> **Work to complete**
Output each line of the data below as a JSON list of strings, one string per line, with blank lines omitted. Leave the pictures out of the answer.

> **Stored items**
───
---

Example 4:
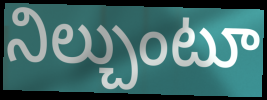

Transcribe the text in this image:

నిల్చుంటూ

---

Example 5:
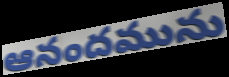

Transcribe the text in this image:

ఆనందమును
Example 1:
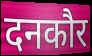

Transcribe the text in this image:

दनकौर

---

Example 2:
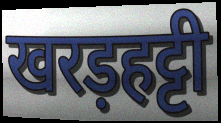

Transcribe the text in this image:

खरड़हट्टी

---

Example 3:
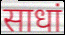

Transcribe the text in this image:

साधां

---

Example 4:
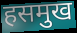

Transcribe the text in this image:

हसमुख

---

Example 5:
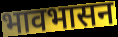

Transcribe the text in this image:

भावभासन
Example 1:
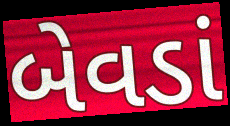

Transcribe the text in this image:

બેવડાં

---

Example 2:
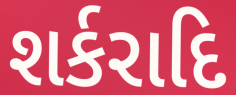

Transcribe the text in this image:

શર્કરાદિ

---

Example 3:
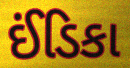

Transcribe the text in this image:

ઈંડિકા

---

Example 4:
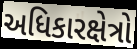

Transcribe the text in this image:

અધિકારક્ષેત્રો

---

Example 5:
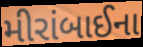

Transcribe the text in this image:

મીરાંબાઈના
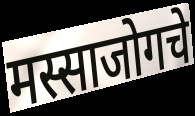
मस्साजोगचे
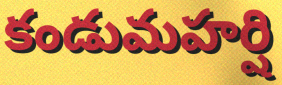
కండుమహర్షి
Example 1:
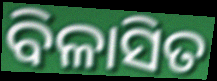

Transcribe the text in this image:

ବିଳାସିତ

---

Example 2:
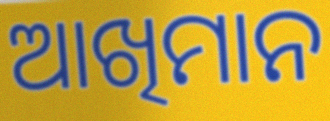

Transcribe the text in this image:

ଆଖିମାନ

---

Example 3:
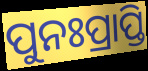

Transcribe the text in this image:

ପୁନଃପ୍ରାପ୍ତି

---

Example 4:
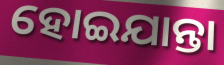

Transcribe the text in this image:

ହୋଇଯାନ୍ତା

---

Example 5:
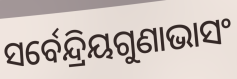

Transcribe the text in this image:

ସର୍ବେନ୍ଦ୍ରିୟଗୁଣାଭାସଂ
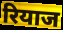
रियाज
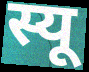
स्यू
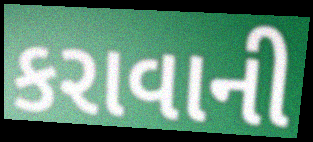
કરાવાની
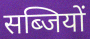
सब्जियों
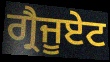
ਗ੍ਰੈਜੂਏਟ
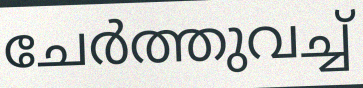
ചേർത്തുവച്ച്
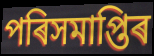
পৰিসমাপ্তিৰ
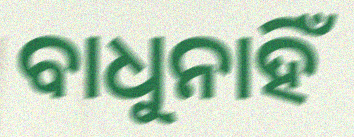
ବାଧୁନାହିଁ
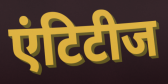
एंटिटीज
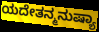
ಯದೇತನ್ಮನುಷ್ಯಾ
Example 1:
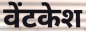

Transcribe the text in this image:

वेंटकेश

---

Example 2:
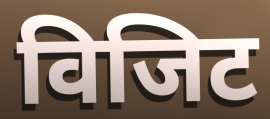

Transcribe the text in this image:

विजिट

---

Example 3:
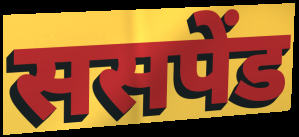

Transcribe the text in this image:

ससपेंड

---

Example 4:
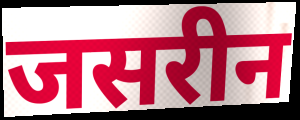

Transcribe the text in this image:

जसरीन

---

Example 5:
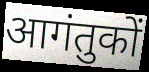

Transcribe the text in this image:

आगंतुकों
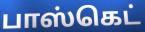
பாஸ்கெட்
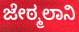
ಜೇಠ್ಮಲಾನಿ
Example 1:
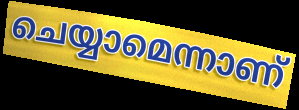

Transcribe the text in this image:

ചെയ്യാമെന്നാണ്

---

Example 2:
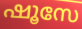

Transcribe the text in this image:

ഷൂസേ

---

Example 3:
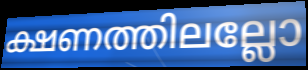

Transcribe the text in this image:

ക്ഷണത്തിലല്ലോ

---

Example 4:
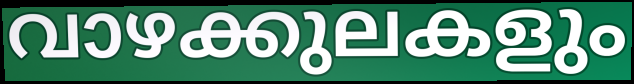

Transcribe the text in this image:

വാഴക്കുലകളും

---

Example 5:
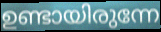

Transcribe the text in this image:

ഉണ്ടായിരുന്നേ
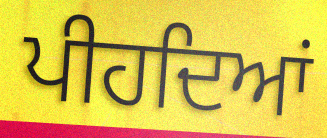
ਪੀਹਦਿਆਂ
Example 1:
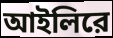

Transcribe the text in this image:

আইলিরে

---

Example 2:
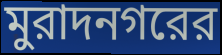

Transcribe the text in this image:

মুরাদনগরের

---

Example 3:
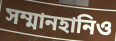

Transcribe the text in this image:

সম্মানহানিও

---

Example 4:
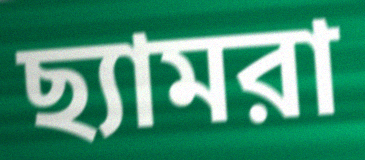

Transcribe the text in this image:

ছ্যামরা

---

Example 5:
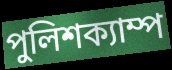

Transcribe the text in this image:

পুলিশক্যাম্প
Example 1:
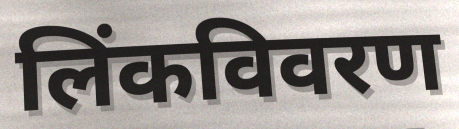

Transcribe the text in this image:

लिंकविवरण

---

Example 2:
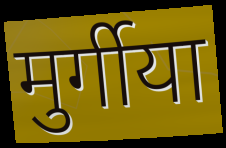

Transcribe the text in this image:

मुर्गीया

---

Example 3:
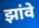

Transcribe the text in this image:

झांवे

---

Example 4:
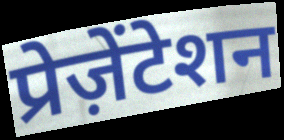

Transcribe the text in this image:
───
> **Exercise response**
[
  "---",
  "Example 4:",
  "Transcribe the text in this image:",
  "నిల్చుంటూ",
  "---",
  "Example 5:",
  "Transcribe the text in this image:",
  "ఆనందమును",
  "Example 1:",
  "Transcribe the text in this image:",
  "दनकौर",
  "---",
  "Example 2:",
  "Transcribe the text in this image:",
  "खरड़हट्टी",
  "---",
  "Example 3:",
  "Transcribe the text in this image:",
  "साधां",
  "---",
  "Example 4:",
  "Transcribe the text in this image:",
  "हसमुख",
  "---",
  "Example 5:",
  "Transcribe the text in this image:",
  "भावभासन",
  "Example 1:",
  "Transcribe the text in this image:",
  "બેવડાં",
  "---",
  "Example 2:",
  "Transcribe the text in this image:",
  "શર્કરાદિ",
  "---",
  "Example 3:",
  "Transcribe the text in this image:",
  "ઈંડિકા",
  "---",
  "Example 4:",
  "Transcribe the text in this image:",
  "અધિકારક્ષેત્રો",
  "---",
  "Example 5:",
  "Transcribe the text in this image:",
  "મીરાંબાઈના",
  "मस्साजोगचे",
  "కండుమహర్షి",
  "Example 1:",
  "Transcribe the text in this image:",
  "ବିଳାସିତ",
  "---",
  "Example 2:",
  "Transcribe the text in this image:",
  "ଆଖିମାନ",
  "---",
  "Example 3:",
  "Transcribe the text in this image:",
  "ପୁନଃପ୍ରାପ୍ତି",
  "---",
  "Example 4:",
  "Transcribe the text in this image:",
  "ହୋଇଯାନ୍ତା",
  "---",
  "Example 5:",
  "Transcribe the text in this image:",
  "ସର୍ବେନ୍ଦ୍ରିୟଗୁଣାଭାସଂ",
  "रियाज",
  "स्यू",
  "કરાવાની",
  "सब्जियों",
  "ਗ੍ਰੈਜੂਏਟ",
  "ചേർത്തുവച്ച്",
  "পৰিসমাপ্তিৰ",
  "ବାଧୁନାହିଁ",
  "एंटिटीज",
  "ಯದೇತನ್ಮನುಷ್ಯಾ",
  "Example 1:",
  "Transcribe the text in this image:",
  "वेंटकेश",
  "---",
  "Example 2:",
  "Transcribe the text in this image:",
  "विजिट",
  "---",
  "Example 3:",
  "Transcribe the text in this image:",
  "ससपेंड",
  "---",
  "Example 4:",
  "Transcribe the text in this image:",
  "जसरीन",
  "---",
  "Example 5:",
  "Transcribe the text in this image:",
  "आगंतुकों",
  "பாஸ்கெட்",
  "ಜೇಠ್ಮಲಾನಿ",
  "Example 1:",
  "Transcribe the text in this image:",
  "ചെയ്യാമെന്നാണ്",
  "---",
  "Example 2:",
  "Transcribe the text in this image:",
  "ഷൂസേ",
  "---",
  "Example 3:",
  "Transcribe the text in this image:",
  "ക്ഷണത്തിലല്ലോ",
  "---",
  "Example 4:",
  "Transcribe the text in this image:",
  "വാഴക്കുലകളും",
  "---",
  "Example 5:",
  "Transcribe the text in this image:",
  "ഉണ്ടായിരുന്നേ",
  "ਪੀਹਦਿਆਂ",
  "Example 1:",
  "Transcribe the text in this image:",
  "আইলিরে",
  "---",
  "Example 2:",
  "Transcribe the text in this image:",
  "মুরাদনগরের",
  "---",
  "Example 3:",
  "Transcribe the text in this image:",
  "সম্মানহানিও",
  "---",
  "Example 4:",
  "Transcribe the text in this image:",
  "ছ্যামরা",
  "---",
  "Example 5:",
  "Transcribe the text in this image:",
  "পুলিশক্যাম্প",
  "Example 1:",
  "Transcribe the text in this image:",
  "लिंकविवरण",
  "---",
  "Example 2:",
  "Transcribe the text in this image:",
  "मुर्गीया",
  "---",
  "Example 3:",
  "Transcribe the text in this image:",
  "झांवे",
  "---",
  "Example 4:",
  "Transcribe the text in this image:"
]